Supporting Furry Friends at the Gloucester-Mathews Humane Society
From raising money to serving in leadership volunteer positions, Phillips Energy is a long-time supporter of the Gloucester-Mathews Humane Society, feeling strongly about the important role the organization plays in the community.
In December, Phillips Energy held its first dedicated fundraiser for the Humane Society as part of Giving Tuesday and donated a portion of retail sales, including fuel sold at the gas station at Gloucester Point amounting to nearly $1,600.
As an open-admission, non-profit shelter serving the Middle Peninsula communities, the humane society relies heavily on donations.
April Martinez, the shelter’s executive director, couldn’t be more thrilled with Phillips Energy’s support over the years and is thankful for how the close-knit community of Gloucester and Mathews works together to accomplish good.
“The same enthusiasm and commitment to community that John Phillips and Elizabeth McCormick bring to their business endeavors daily, they bring to their service on our board,” said Martinez. “That enthusiasm and commitment to community really benefits the homeless animals in our care.
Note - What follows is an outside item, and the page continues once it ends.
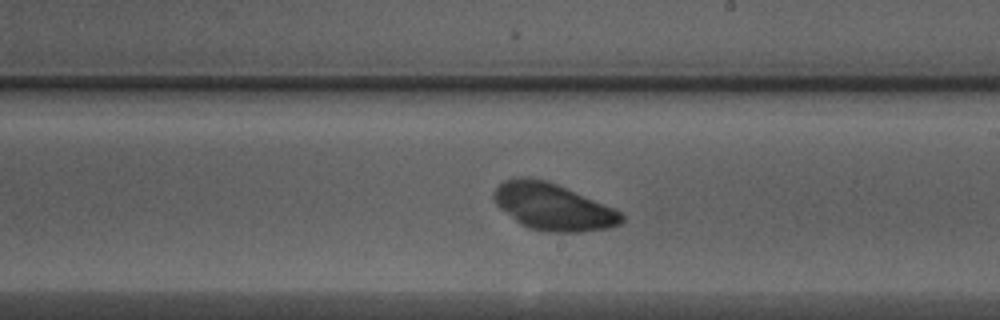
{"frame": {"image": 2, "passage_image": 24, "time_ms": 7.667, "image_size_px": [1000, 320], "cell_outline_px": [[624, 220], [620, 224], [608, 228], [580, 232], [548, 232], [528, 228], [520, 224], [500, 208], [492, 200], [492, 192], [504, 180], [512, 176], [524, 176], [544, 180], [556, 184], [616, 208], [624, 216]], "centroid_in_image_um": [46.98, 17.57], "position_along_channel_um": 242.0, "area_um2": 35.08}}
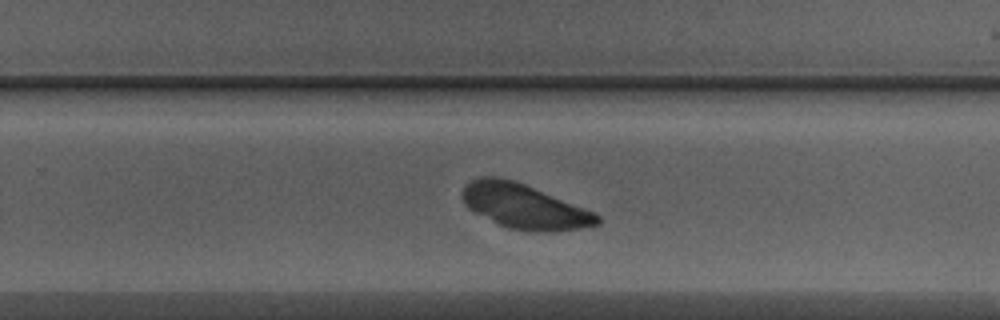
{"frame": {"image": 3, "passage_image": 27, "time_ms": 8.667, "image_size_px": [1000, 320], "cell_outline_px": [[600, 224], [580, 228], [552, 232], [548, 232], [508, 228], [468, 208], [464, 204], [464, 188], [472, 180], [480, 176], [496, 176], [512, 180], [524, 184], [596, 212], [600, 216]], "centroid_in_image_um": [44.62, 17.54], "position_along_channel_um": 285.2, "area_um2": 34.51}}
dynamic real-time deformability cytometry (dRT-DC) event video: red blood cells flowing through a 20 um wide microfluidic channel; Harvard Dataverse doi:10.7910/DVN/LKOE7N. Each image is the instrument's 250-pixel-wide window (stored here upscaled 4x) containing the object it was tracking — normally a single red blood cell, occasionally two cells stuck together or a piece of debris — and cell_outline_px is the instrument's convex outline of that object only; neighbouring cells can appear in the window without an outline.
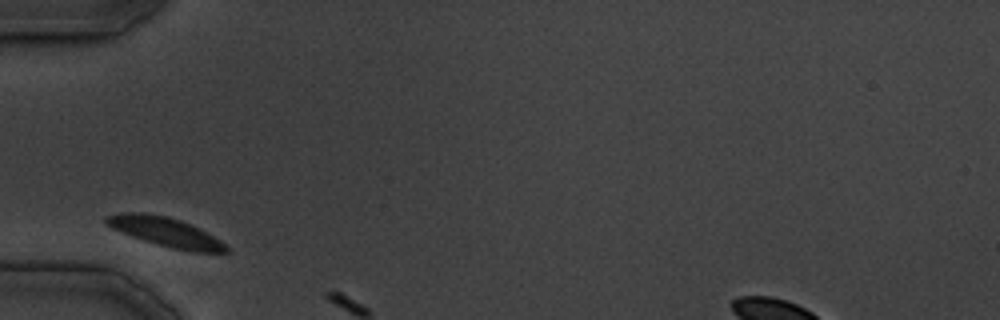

“We will always accomplish more together than we would individually,” Martinez continued. “We are really proud and pleased with the long friendship we’ve enjoyed with the team at Phillips Energy.”
As an example of the shelter’s longstanding relationship with Phillips Energy, Martinez noted that the shelter’s heating and cooling systems as well as washing machines are powered by propane.
“Phillips Energy has been the premier provider for our heating and cooling maintenance and needs for quite some time,” said Martinez. “The dedication of the Phillips team in servicing our units is critical in our ability to maintain temperatures required by the Association of Shelter Veterinarians' Standards of Care.”
Martinez added that in order to prevent the spread of communicable disease and infection, the shelter washes and dries nearly 30 loads of laundry on high heat each day.
“This ensures that the homeless pets in our care have the benefit of the most hygienic conditions possible and of which they are so deserving,” she said.
As a non-profit organization, only a small percentage of the society's operating funds come from the counties they support. The rest comes from fundraising efforts by volunteers, grants, and other sources – like Giving Tuesday.
Donations from Giving Tuesday go toward the shelter’s Angel Fund, which allows the shelter to provide veterinary care to sick or injured pets, so they can find their forever home.
“The majority of pets who are treated, they, in many other shelters, would be euthanized because those shelters would find the cost of care prohibitive,” said Martinez. “For example, we are one of just a few shelters locally that actually treat heartworm positive dogs. Sadly, in many shelters a heartworm positive diagnosis is a death sentence for a dog, but because of the community support we enjoy and donations to our Angel Fund, we are able to help those dogs and they go on to live happy and amazing lives.”
Martinez estimated that through Phillips Energy’s generous donation, the shelter would be able to save the lives of six animals and provide heartworm treatment for six dogs.
The Gloucester-Mathews Humane Society takes in close to 2,000 animals each year. Martinez said thanks to donations, community support and its many volunteers, the shelter reached its greatest live release rate in 2019 of 97%. This means that 97% of the animals in their care were either returned to their owners, transferred to other guaranteed adoption partners, or saved through adoption. The shelter also euthanized 49% less animals than in 2018 and performed more than 3,000 low or no-cost spay and neuter surgeries through its clinic in White Marsh.
“I cannot emphasize enough the profound sense of gratitude that we have to our friends at Phillips Energy, in addition to other local businesses, organizations and individuals who make the conscience choice to invest in our life saving mission,” said Martinez. “Without them we wouldn’t be able to save the number of lives that we do every year.”